German writer, occultist, doctor and intelligence agent (1876–1949)

Heinrich Arnold Krumm-Heller (15 April 1876 – 19 April 1949) was a German doctor, occultist, Rosicrucian, and founder of Fraternitas Rosicruciana Antiqua (FRA), a Hermetic order in Brazil. He also was a German naval intelligence agent during the Mexican Revolution and World War I. A prolific writer, he published more than 30 esoteric books, novellas, history books, biographies, as well as countless articles in his magazine Rosa Cruz and similar publications.

== Biography ==
Arnold Krumm-Heller was born in Salchendorf, Germany in April 1876. He left Germany "with permission of the military authority" at age eighteen and worked in Chile, Peru, and Mexico mostly as a scientist. In Mexico he began to methodically study occultism, gnosis and spiritualism, becoming familiar with the works of Helena Blavatsky, Louis Claude de Saint-Martin, Papus and Eliphas Lévi. Between 1907 and 1909 he studied medicine in Paris and returned to Mexico in 1910.

Krumm-Heller became the private doctor of the future Mexican president Francisco Madero in the beginning of 1911. According to the American Military Intelligence Division MID, Krumm-Heller worked for Felix A. Sommerfeld in the Mexican Secret Service in January 1912. In 1913, again reporting to the German naval intelligence agent Sommerfeld, Krumm-Heller became a secret agent for Venustiano Carranza who sent him on diplomatic missions to Texas.

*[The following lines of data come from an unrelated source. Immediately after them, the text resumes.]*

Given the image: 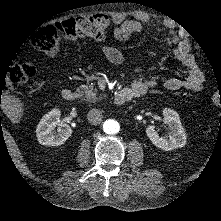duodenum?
<instances>
[{
  "instance_id": "obj_1",
  "label": "duodenum",
  "mask_w": 221,
  "mask_h": 221,
  "mask_svg": "<svg viewBox=\"0 0 221 221\" xmlns=\"http://www.w3.org/2000/svg\"><path fill=\"white\" fill-rule=\"evenodd\" d=\"M135 96H138V94L135 93L133 90L126 88V89H123L115 94L114 102L117 105H122L125 102L131 100ZM62 98L66 102H74L78 98V93L71 90V89H64L62 91Z\"/></svg>"
}]
</instances>
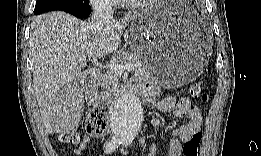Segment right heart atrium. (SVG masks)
<instances>
[{
  "label": "right heart atrium",
  "instance_id": "1",
  "mask_svg": "<svg viewBox=\"0 0 261 156\" xmlns=\"http://www.w3.org/2000/svg\"><path fill=\"white\" fill-rule=\"evenodd\" d=\"M99 7L111 8L114 5L113 1H103L96 4Z\"/></svg>",
  "mask_w": 261,
  "mask_h": 156
}]
</instances>
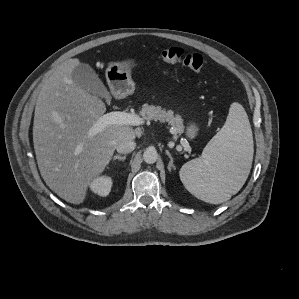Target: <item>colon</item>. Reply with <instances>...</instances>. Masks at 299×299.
I'll return each mask as SVG.
<instances>
[{"label": "colon", "instance_id": "obj_1", "mask_svg": "<svg viewBox=\"0 0 299 299\" xmlns=\"http://www.w3.org/2000/svg\"><path fill=\"white\" fill-rule=\"evenodd\" d=\"M161 58L166 63H179L195 72L201 71L204 66V59L200 54L185 53L182 48L176 46L164 49Z\"/></svg>", "mask_w": 299, "mask_h": 299}]
</instances>
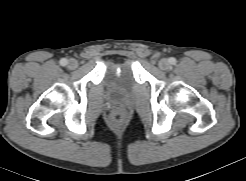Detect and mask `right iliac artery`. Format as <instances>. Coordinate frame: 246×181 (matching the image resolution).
<instances>
[{
  "label": "right iliac artery",
  "mask_w": 246,
  "mask_h": 181,
  "mask_svg": "<svg viewBox=\"0 0 246 181\" xmlns=\"http://www.w3.org/2000/svg\"><path fill=\"white\" fill-rule=\"evenodd\" d=\"M67 63H68V60L65 59V58H63V59L60 60V65H62V66L67 65Z\"/></svg>",
  "instance_id": "obj_1"
}]
</instances>
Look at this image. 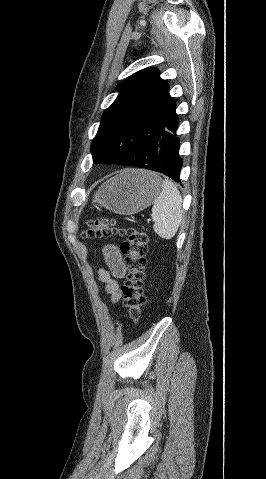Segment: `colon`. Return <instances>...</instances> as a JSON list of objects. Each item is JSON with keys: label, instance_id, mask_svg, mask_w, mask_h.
<instances>
[{"label": "colon", "instance_id": "obj_1", "mask_svg": "<svg viewBox=\"0 0 266 479\" xmlns=\"http://www.w3.org/2000/svg\"><path fill=\"white\" fill-rule=\"evenodd\" d=\"M83 231L84 238H106L114 235H124L121 251L125 256L127 277L124 280L121 293L127 315L132 320L139 319L146 298L144 293L145 267L148 236L139 228H121L113 219L96 218L87 221Z\"/></svg>", "mask_w": 266, "mask_h": 479}]
</instances>
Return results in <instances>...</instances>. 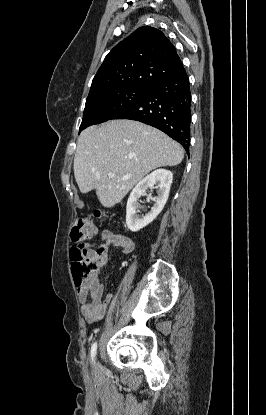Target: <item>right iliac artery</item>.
<instances>
[{
  "mask_svg": "<svg viewBox=\"0 0 266 415\" xmlns=\"http://www.w3.org/2000/svg\"><path fill=\"white\" fill-rule=\"evenodd\" d=\"M96 352H97V342L93 343V345L91 347V360H92V362L94 361Z\"/></svg>",
  "mask_w": 266,
  "mask_h": 415,
  "instance_id": "1",
  "label": "right iliac artery"
}]
</instances>
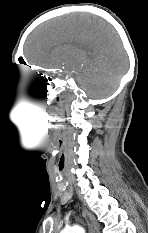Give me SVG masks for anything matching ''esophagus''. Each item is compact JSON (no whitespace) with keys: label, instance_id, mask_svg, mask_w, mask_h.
<instances>
[{"label":"esophagus","instance_id":"esophagus-1","mask_svg":"<svg viewBox=\"0 0 148 233\" xmlns=\"http://www.w3.org/2000/svg\"><path fill=\"white\" fill-rule=\"evenodd\" d=\"M83 216L88 224L89 233H100L97 222L85 207H83Z\"/></svg>","mask_w":148,"mask_h":233}]
</instances>
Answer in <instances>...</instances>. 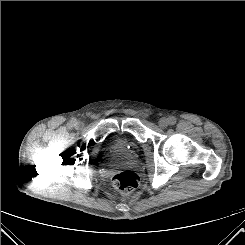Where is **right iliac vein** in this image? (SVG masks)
<instances>
[{"mask_svg":"<svg viewBox=\"0 0 245 245\" xmlns=\"http://www.w3.org/2000/svg\"><path fill=\"white\" fill-rule=\"evenodd\" d=\"M83 127V123L82 122H77L76 123V128H82Z\"/></svg>","mask_w":245,"mask_h":245,"instance_id":"1","label":"right iliac vein"}]
</instances>
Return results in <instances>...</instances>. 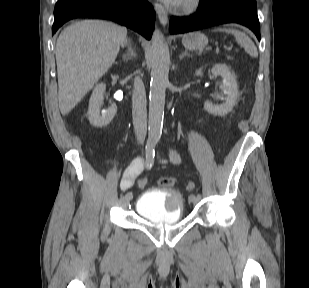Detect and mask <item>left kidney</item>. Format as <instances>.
I'll return each mask as SVG.
<instances>
[{"mask_svg":"<svg viewBox=\"0 0 309 288\" xmlns=\"http://www.w3.org/2000/svg\"><path fill=\"white\" fill-rule=\"evenodd\" d=\"M211 72L215 76H221L223 78V84L221 85V90L225 94V102L221 105H213L212 103L206 102L204 108L207 112L218 115H227L234 107L238 95V85L231 73L230 69L224 64H216L211 69ZM202 74V69L196 72L197 76Z\"/></svg>","mask_w":309,"mask_h":288,"instance_id":"5707ae66","label":"left kidney"}]
</instances>
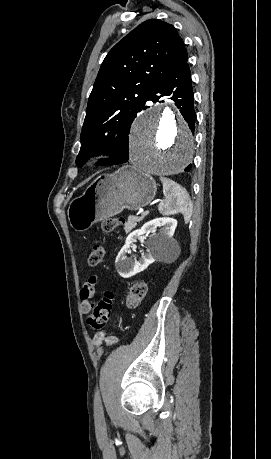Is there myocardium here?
Listing matches in <instances>:
<instances>
[{"label": "myocardium", "mask_w": 271, "mask_h": 459, "mask_svg": "<svg viewBox=\"0 0 271 459\" xmlns=\"http://www.w3.org/2000/svg\"><path fill=\"white\" fill-rule=\"evenodd\" d=\"M115 155L116 152L112 147L101 146L94 149L90 154V162L93 164H103L113 159Z\"/></svg>", "instance_id": "f54148a6"}]
</instances>
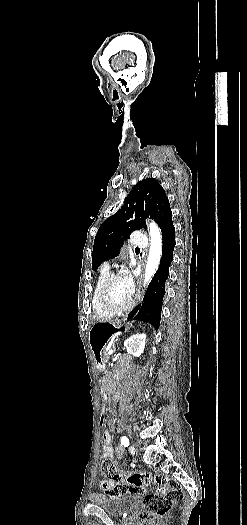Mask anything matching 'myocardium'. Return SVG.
<instances>
[{"instance_id":"1","label":"myocardium","mask_w":247,"mask_h":525,"mask_svg":"<svg viewBox=\"0 0 247 525\" xmlns=\"http://www.w3.org/2000/svg\"><path fill=\"white\" fill-rule=\"evenodd\" d=\"M123 274H124L123 272L111 273L97 287V295L100 298V306L107 313L112 314V313L118 312L121 309H129L133 306V303L132 301H130L129 298H127V300L124 302H119V301H110L105 296V292L107 288L109 287L110 283L114 279L122 277Z\"/></svg>"}]
</instances>
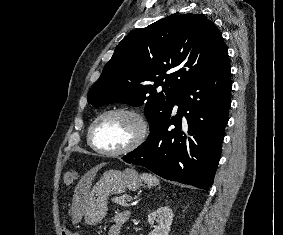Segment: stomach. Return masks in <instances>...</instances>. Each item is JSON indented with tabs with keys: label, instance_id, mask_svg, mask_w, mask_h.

Then-Governor James E. Ferguson, with the prodding from the German secret service agent, was the first U.S. state executive to formally recognize the Constitutionalists in the Mexican Revolution as the legitimate government of Mexico. Carranza also dispatched Krumm-Heller on diplomatic missions to Argentina and Chile. In June 1913 the government of Victoriano Huerta arrested Krumm-Heller, ostensibly for hosting a "meeting of socialists and anarchists." Germany intervened on his behalf and effected his release. Documents in the German National Archives show that the German government thought Krumm-Heller to be weird at best, maybe even mentally deranged, but loyal and fanatically committed to the Fatherland.

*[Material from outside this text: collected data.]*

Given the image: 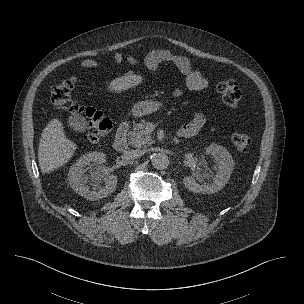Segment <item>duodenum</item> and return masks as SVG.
Wrapping results in <instances>:
<instances>
[{
  "instance_id": "duodenum-1",
  "label": "duodenum",
  "mask_w": 304,
  "mask_h": 304,
  "mask_svg": "<svg viewBox=\"0 0 304 304\" xmlns=\"http://www.w3.org/2000/svg\"><path fill=\"white\" fill-rule=\"evenodd\" d=\"M129 123L122 122L117 131L114 140V148L118 152H125L128 149V131H129Z\"/></svg>"
}]
</instances>
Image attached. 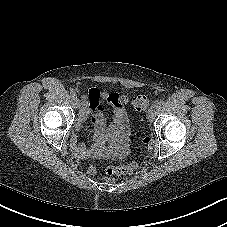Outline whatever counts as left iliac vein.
Here are the masks:
<instances>
[{
    "label": "left iliac vein",
    "mask_w": 227,
    "mask_h": 227,
    "mask_svg": "<svg viewBox=\"0 0 227 227\" xmlns=\"http://www.w3.org/2000/svg\"><path fill=\"white\" fill-rule=\"evenodd\" d=\"M157 109H158V106L156 104L150 107L147 114V118L149 121H152L155 118Z\"/></svg>",
    "instance_id": "4c4485c4"
}]
</instances>
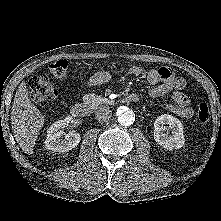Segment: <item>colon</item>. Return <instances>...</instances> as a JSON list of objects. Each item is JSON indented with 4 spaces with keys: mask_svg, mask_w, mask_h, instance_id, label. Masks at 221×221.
Instances as JSON below:
<instances>
[{
    "mask_svg": "<svg viewBox=\"0 0 221 221\" xmlns=\"http://www.w3.org/2000/svg\"><path fill=\"white\" fill-rule=\"evenodd\" d=\"M49 71L59 79L65 78L68 72V61L61 59L48 65ZM30 91L32 99L36 102H47L56 98L57 90L43 75H36L30 80ZM211 118L210 110L202 104L197 110V120L200 124L206 125Z\"/></svg>",
    "mask_w": 221,
    "mask_h": 221,
    "instance_id": "5ec220e1",
    "label": "colon"
}]
</instances>
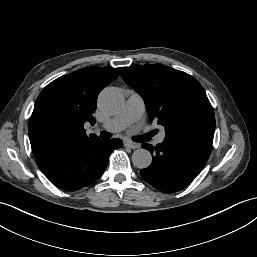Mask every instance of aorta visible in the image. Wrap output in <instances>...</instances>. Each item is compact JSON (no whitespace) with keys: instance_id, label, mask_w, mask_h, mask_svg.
Wrapping results in <instances>:
<instances>
[{"instance_id":"762f6f07","label":"aorta","mask_w":257,"mask_h":257,"mask_svg":"<svg viewBox=\"0 0 257 257\" xmlns=\"http://www.w3.org/2000/svg\"><path fill=\"white\" fill-rule=\"evenodd\" d=\"M99 105L108 113L120 111L124 106V96L117 88H105L99 95ZM151 162V153L146 149L139 148L132 154V163L139 169L149 167Z\"/></svg>"}]
</instances>
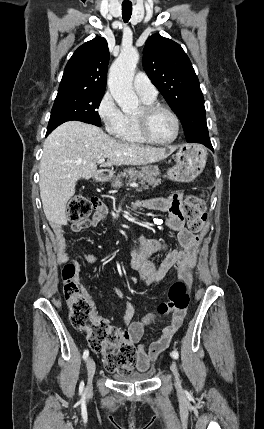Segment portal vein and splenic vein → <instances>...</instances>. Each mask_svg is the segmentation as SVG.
Listing matches in <instances>:
<instances>
[{
  "mask_svg": "<svg viewBox=\"0 0 264 429\" xmlns=\"http://www.w3.org/2000/svg\"><path fill=\"white\" fill-rule=\"evenodd\" d=\"M104 161H105V159H104V158H101V159H99V160H98V162H99V163H103ZM130 186H131V187H138V184H136V183H132V184H130Z\"/></svg>",
  "mask_w": 264,
  "mask_h": 429,
  "instance_id": "portal-vein-and-splenic-vein-1",
  "label": "portal vein and splenic vein"
}]
</instances>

Appearing in El Paso in the summer of 1913, the trained doctor met up again with Carranza and served as a colonel in the Constitutionalist army. He became General Álvaro Obregón's chief of artillery, an occupation many German and American mercenaries such as Emil Lewis Holmdahl, Sam Dreben, and Tex O'Reilly pursued. Artillery required precision, thorough knowledge of mathematics, and most artillery pieces used at the time were either German or French-made cannon. In the German army, training focused on the effective use of cannon in combination with cavalry attacks, a strategy that Mexican revolutionaries knew very little about. After the outbreak of World War I in August 1914, Krumm-Heller worked for the German Naval Intelligence Service. On a mission to Germany, British authorities arrested him at Falmouth as a spy. Because of his Mexican citizenship he could resume his trip to Berlin where the agent spent the rest of the war as the military attaché for the Mexican embassy. While in Mexico he also founded the Society of the Iron Cross, a Germanic-imperialist order, with Carranza as head and himself as secretary. In his published works he presented himself as a "rational nationalist".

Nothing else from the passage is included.